Thoughts on 403

Emphasis on self-managed servers

Project 403 asks for training materials to teach users about security.

In this project we want to focus on users who manage a self-managed machine, and especially on those who have a self-managed server. Self-managed servers do need looking after. Sitting in a corner of a room for years, not being anyone's main everyday machine, these machines can be particularly vulnerable to being quietly hacked and infected with malware.

Someone needs to be in charge of them. That person has responsibilities. This project is about:

  1. identifying which of these responsibilities concern security.
  2. identifying the most basic and important of these.
  3. finding a way to teach them effectively to everyone responsible for such a machine.

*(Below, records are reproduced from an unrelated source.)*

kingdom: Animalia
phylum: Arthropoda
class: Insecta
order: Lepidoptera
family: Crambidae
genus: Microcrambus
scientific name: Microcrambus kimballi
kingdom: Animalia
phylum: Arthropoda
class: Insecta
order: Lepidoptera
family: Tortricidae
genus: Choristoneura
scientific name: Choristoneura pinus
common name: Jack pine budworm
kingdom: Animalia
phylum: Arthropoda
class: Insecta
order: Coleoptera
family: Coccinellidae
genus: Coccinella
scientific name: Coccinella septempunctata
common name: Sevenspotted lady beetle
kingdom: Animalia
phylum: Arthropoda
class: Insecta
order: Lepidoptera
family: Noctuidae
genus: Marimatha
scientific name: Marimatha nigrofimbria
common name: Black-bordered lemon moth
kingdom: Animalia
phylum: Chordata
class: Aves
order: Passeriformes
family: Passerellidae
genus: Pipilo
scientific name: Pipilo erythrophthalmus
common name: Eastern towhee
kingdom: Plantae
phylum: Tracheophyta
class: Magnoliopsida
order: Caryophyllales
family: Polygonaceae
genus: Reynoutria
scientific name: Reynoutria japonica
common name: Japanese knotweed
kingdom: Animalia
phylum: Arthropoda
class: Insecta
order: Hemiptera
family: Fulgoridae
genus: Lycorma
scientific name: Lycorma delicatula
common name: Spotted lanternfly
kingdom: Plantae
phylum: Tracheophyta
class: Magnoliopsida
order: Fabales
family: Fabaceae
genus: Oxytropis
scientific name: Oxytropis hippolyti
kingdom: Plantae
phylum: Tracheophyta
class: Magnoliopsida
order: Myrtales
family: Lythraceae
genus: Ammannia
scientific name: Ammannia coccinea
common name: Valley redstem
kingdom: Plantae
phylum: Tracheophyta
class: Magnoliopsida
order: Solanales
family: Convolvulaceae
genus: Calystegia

If there is time, a Learn course will be produced, and it's envisaged that passing such a course would be compulsory for the managers of self-managed servers. If there isn't time, we'll knock up some explanatory web pages, hoping to grow them into a Learn course later on.

What do we want to say?

These, more or less, are the responsibilities laid on the machine manager by the self-managed policy:

  • Everyone using the machine is bound by the computing regulations.
  • If the machine is disruptive or compromised it'll be disconnected from the network.
  • Users must abide by the School's policies.
  • You must obey the law. (Notable laws: GDPR, freedom of information, RIPA.)
  • External networks come with Acceptable Use Policies.
  • You must keep its OS and software fully updated with security fixes.
  • You must configure the OS and software to be secure enough, too.
  • You must not create a wireless network without explicit permission.
  • You must agree to the University's periodical electrical safety tests.
  • If a vulnerability is identified, you must fix it in a timely manner.
We can add some more:
  • Keep it somewhere that's secure enough that it won't be either stolen or physically interfered with.
  • Somebody should be officially in charge of it - to take responsibility for the machine's security and for its basic management (managing user accounts and OS upgrades, for instance).
  • That somebody has to be currently in the School of Informatics!
  • They should document their management of the machine, such that someone else could take over the job if needed.
  • If/when the machine's manager leaves, someone else should take over the role.
  • Are you aware of how frequently disks can fail?
  • Given this, are you happy with the data backup arrangements?
  • Are you keeping offsite backups? Are they secure enough?
  • RAID?
  • If you're managing several machines, consider automating the configuration.
  • Does your machine need to be accessible by people outside Informatics, outside the University?
  • Are you aware of the constant, relentless hacking attempts which our externally visible machines are subjected to every day?
  • Who has access to the machine? Is everyone's login password adequately secure? Is everyone with access still meant to have it? Do you lose access to the machine when you leave the research project?
  • Was the machine externally funded? Did that funding come with security requirements, whether explicit or implied?
  • Given all this, are you sure that you don't want the computing staff to manage the machine for you?


Not all of these points are about security, particularly. Some are simply things which the computing staff would prefer that the managers of such machines do - complying with the law, for instance, or making regular backups.

The dictionary defines security as freedom from danger or threat - but it's conventional to think of computer security as being concerned specifically with vulnerability to malicious attack.

If we use this latter sense, these would seem to be the most directly security-related points:

  • Keeping the OS and software updated with all security fixes.
  • Keeping the machine's configuration secure enough.
  • Fixing security problems quickly.
  • Keeping the machine in a secure enough place.
  • Accessibility from outside, and awareness of the extra threat that brings.
  • Keeping track of who has access; keeping their passwords secure; removing accounts when people no longer need access.

However, several other points are also about security, albeit indirectly, because they make it far more likely that effective measures will actually be taken.

  • There should always be someone with responsibility for the machine's management. If the manager leaves Informatics, someone else in Informatics should take over.
  • The manager should document what they do, or at least adequately train their replacement.
  • Knowing that compromised machines will lose their network connection.
  • Especially if there are more than one or two machines, consider automating your machine management, for instance with a configuration management tool.
  • Remember that if the computing staff manage your machine for you, you won't need to worry about most of this.

Threats and obligations

What are we trying to keep secure here? What are the threats?

  • The physical hardware
    • The computer itself could be stolen.
    • Portable and removable components could be stolen - e.g. GPUs, memory, SSDs.
    • Hardware could be subverted in some way.
  • The software
    • The software could be maliciously altered or replaced.
    • ... or simply vandalised.
  • The data
    • Someone might want to destroy it.
    • Someone might want to steal it.
  • The service
    • Someone might want to take down the service.

For each possible disaster, the people running the machine should know:

  • How disastrous would it be if this happened?
  • What are my obligations with respect to this?

To Do

Write learning outcomes for the course. These will (broadly) define the content of the course, and they'll also form the summary of course content which will begin the course.